:: GIVEN DATA ::
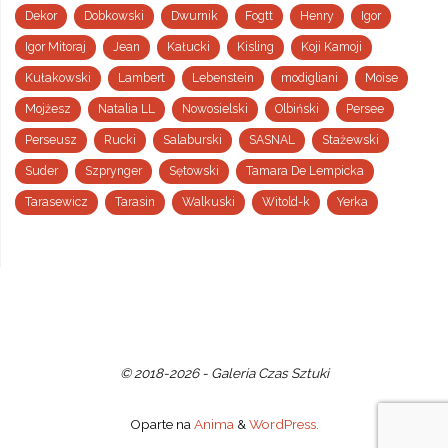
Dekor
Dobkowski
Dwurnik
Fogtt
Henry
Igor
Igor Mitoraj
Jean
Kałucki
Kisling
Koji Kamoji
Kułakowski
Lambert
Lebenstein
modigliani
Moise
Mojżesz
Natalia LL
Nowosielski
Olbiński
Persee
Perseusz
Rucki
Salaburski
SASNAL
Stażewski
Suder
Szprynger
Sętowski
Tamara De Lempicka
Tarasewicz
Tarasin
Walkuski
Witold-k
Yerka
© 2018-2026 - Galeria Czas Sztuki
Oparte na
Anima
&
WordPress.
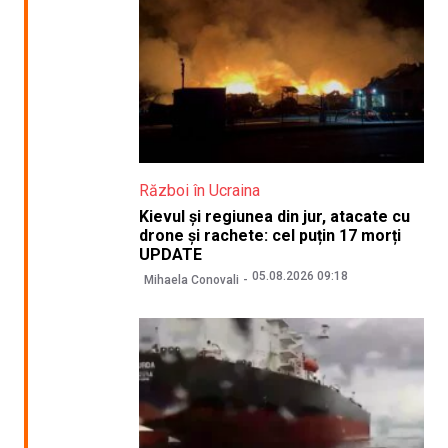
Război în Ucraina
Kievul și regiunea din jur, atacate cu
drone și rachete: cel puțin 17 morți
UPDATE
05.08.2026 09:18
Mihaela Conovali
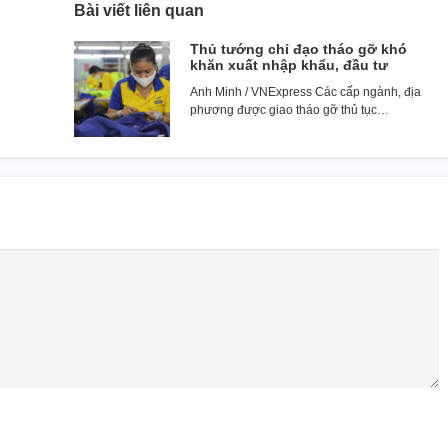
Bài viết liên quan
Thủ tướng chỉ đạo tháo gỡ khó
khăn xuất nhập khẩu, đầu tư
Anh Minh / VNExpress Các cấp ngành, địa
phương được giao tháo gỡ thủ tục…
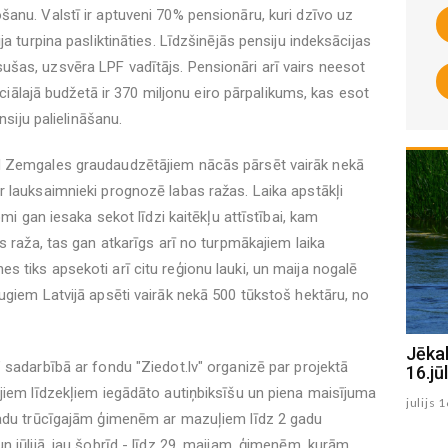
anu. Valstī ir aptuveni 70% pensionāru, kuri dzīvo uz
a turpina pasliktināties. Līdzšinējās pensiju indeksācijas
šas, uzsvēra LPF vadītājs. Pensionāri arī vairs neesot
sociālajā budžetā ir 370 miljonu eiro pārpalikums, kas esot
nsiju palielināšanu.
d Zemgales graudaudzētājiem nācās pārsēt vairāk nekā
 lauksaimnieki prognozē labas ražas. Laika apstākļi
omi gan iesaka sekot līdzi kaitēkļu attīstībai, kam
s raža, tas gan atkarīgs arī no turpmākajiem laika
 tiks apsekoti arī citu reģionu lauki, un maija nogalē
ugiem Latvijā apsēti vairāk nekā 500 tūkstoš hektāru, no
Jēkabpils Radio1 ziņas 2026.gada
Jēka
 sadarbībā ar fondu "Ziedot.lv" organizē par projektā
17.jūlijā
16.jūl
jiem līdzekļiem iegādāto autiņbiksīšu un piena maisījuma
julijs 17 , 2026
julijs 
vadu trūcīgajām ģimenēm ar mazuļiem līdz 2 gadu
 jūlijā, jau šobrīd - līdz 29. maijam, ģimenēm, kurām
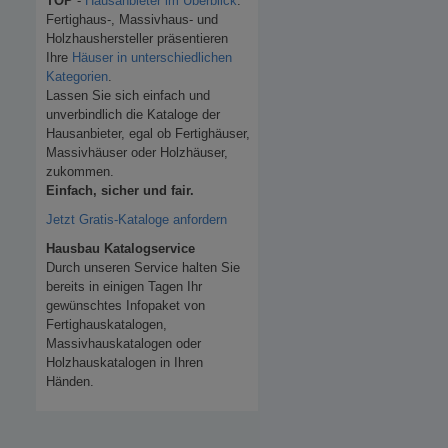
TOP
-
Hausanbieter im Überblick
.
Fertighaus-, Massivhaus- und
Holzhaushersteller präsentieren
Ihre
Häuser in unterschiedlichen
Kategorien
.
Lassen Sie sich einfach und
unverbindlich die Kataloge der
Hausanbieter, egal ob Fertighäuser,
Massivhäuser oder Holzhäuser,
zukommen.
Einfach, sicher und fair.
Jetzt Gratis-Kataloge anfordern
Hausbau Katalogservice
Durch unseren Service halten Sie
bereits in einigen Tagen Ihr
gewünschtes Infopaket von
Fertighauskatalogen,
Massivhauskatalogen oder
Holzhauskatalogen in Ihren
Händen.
:::
**REQUIREMENT**
Wherever the string "jūlijā" appears in a line above, copy that line.

**SOLVED EXERCISE**
17.jūlijā
 jūlijā, jau šobrīd - līdz 29. maijam, ģimenēm, kurām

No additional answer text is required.